- Aim of the task -
Turn the rows from the line with "ntactez-nous" through the end of the rows into a JSON list of strings, one string per line, with blank lines dropped. Leave the pictures out of the list.

• • • • •

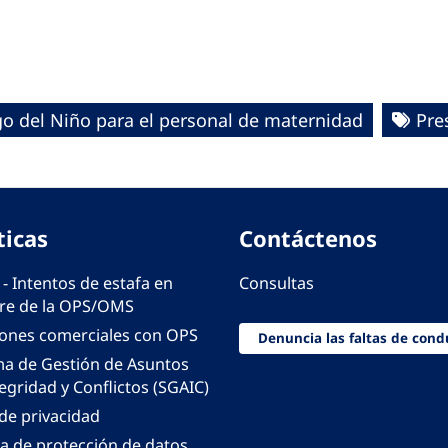
o del Niño para el personal de maternidad
Pre
ticas
Contáctenos
 - Intentos de estafa en
Consultas
e de la OPS/OMS
iones comerciales con OPS
Denuncia las faltas de cond
ma de Gestión de Asuntos
egridad y Conflictos (SGAIC)
 de privacidad
ca de protección de datos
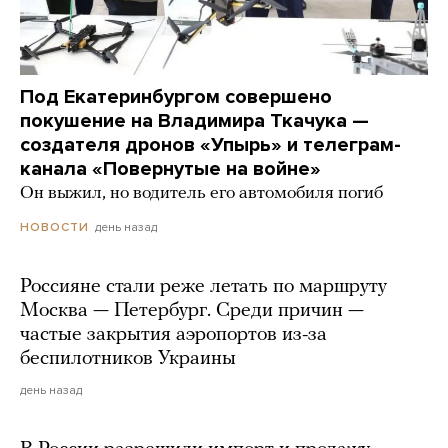
Под Екатеринбургом совершено
покушение на Владимира Ткачука —
создателя дронов «Упырь» и телеграм-
канала «Повернутые на войне»
Он выжил, но водитель его автомобиля погиб
день назад
НОВОСТИ
Россияне стали реже летать по маршруту
Москва — Петербург. Среди причин —
частые закрытия аэропортов из-за
беспилотников Украины
день назад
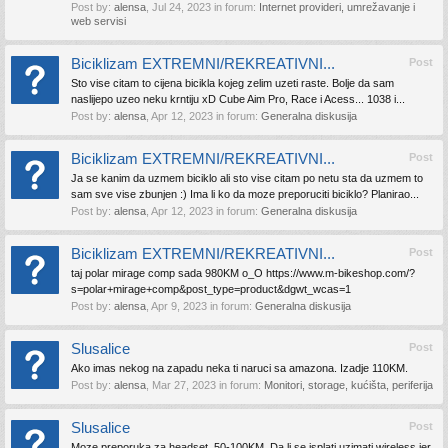
Post by:
alensa
,
Jul 24, 2023
in forum:
Internet provideri, umrežavanje i
web servisi
Biciklizam EXTREMNI/REKREATIVNI...
Post
Sto vise citam to cijena bicikla kojeg zelim uzeti raste. Bolje da sam
naslijepo uzeo neku krntiju xD Cube Aim Pro, Race i Acess... 1038 i...
Post by:
alensa
,
Apr 12, 2023
in forum:
Generalna diskusija
Biciklizam EXTREMNI/REKREATIVNI...
Post
Ja se kanim da uzmem biciklo ali sto vise citam po netu sta da uzmem to
sam sve vise zbunjen :) Ima li ko da moze preporuciti biciklo? Planirao...
Post by:
alensa
,
Apr 12, 2023
in forum:
Generalna diskusija
Biciklizam EXTREMNI/REKREATIVNI...
Post
taj polar mirage comp sada 980KM o_O https://www.m-bikeshop.com/?
s=polar+mirage+comp&post_type=product&dgwt_wcas=1
Post by:
alensa
,
Apr 9, 2023
in forum:
Generalna diskusija
Slusalice
Post
Ako imas nekog na zapadu neka ti naruci sa amazona. Izadje 110KM.
Post by:
alensa
,
Mar 27, 2023
in forum:
Monitori, storage, kućišta, periferija
Slusalice
Post
Moze preporuka za headset, 50-100KM. Da li se isplati uzimati wireless jer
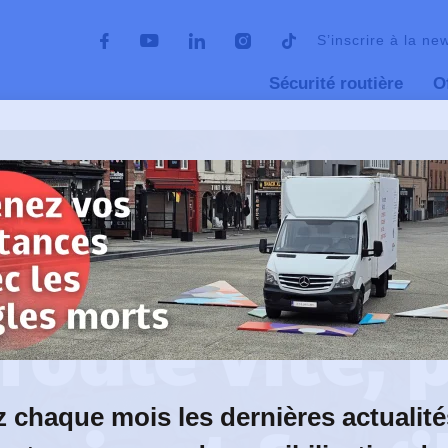
S’inscrire à la ne
Sécurité routière
O
roule vite, plus tout devient fragile
16 octobre 2025
roule vite, 
 chaque mois les dernières actualité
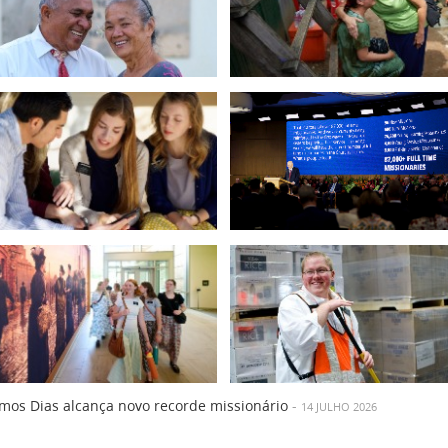
timos Dias alcança novo recorde missionário
-
14 JULHO 2026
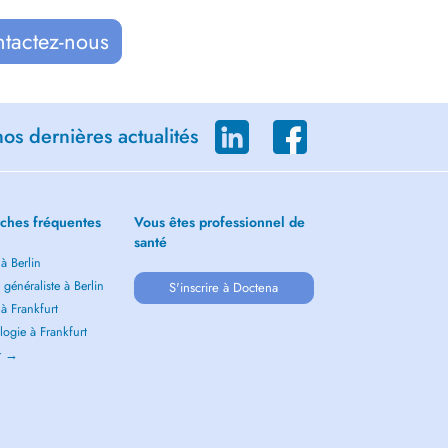
ntactez-nous
os dernières actualités
ches fréquentes
Vous êtes professionnel de
santé
 à Berlin
généraliste à Berlin
S'inscrire à Doctena
 à Frankfurt
ogie à Frankfurt
ir →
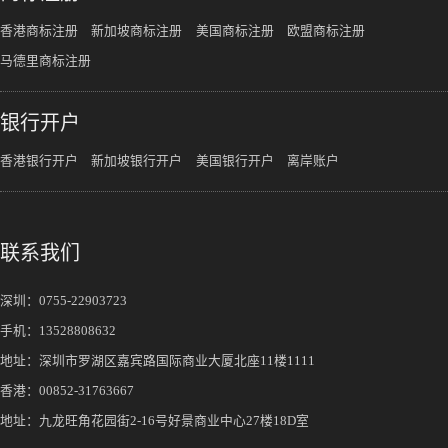
香港商标注册
新加坡商标注册
美国商标注册
欧盟商标注册
马德里商标注册
银行开户
香港银行开户
新加坡银行开户
美国银行开户
离岸账户
联系我们
深圳：
0755-22903723
手机：
13528808632
地址：深圳市罗湖区嘉宾路国际商业大厦北座11楼1111
香港：00852-31763667
地址：九龙旺角花园街2-16号好景商业中心27楼18D室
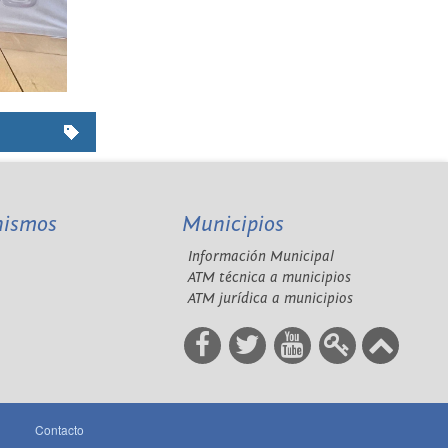
nismos
Municipios
Información Municipal
A
ATM técnica a municipios
ATM jurídica a municipios
Contacto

• • • • •

- Written answer -
[
  "ntactez-nous",
  "os dernières actualités",
  "ches fréquentes",
  "Vous êtes professionnel de",
  "santé",
  " à Berlin",
  "généraliste à Berlin",
  "S'inscrire à Doctena",
  " à Frankfurt",
  "ogie à Frankfurt",
  "ir →",
  "香港商标注册",
  "新加坡商标注册",
  "美国商标注册",
  "欧盟商标注册",
  "马德里商标注册",
  "银行开户",
  "香港银行开户",
  "新加坡银行开户",
  "美国银行开户",
  "离岸账户",
  "联系我们",
  "深圳：",
  "0755-22903723",
  "手机：",
  "13528808632",
  "地址：深圳市罗湖区嘉宾路国际商业大厦北座11楼1111",
  "香港：00852-31763667",
  "地址：九龙旺角花园街2-16号好景商业中心27楼18D室",
  "nismos",
  "Municipios",
  "Información Municipal",
  "A",
  "ATM técnica a municipios",
  "ATM jurídica a municipios",
  "Contacto"
]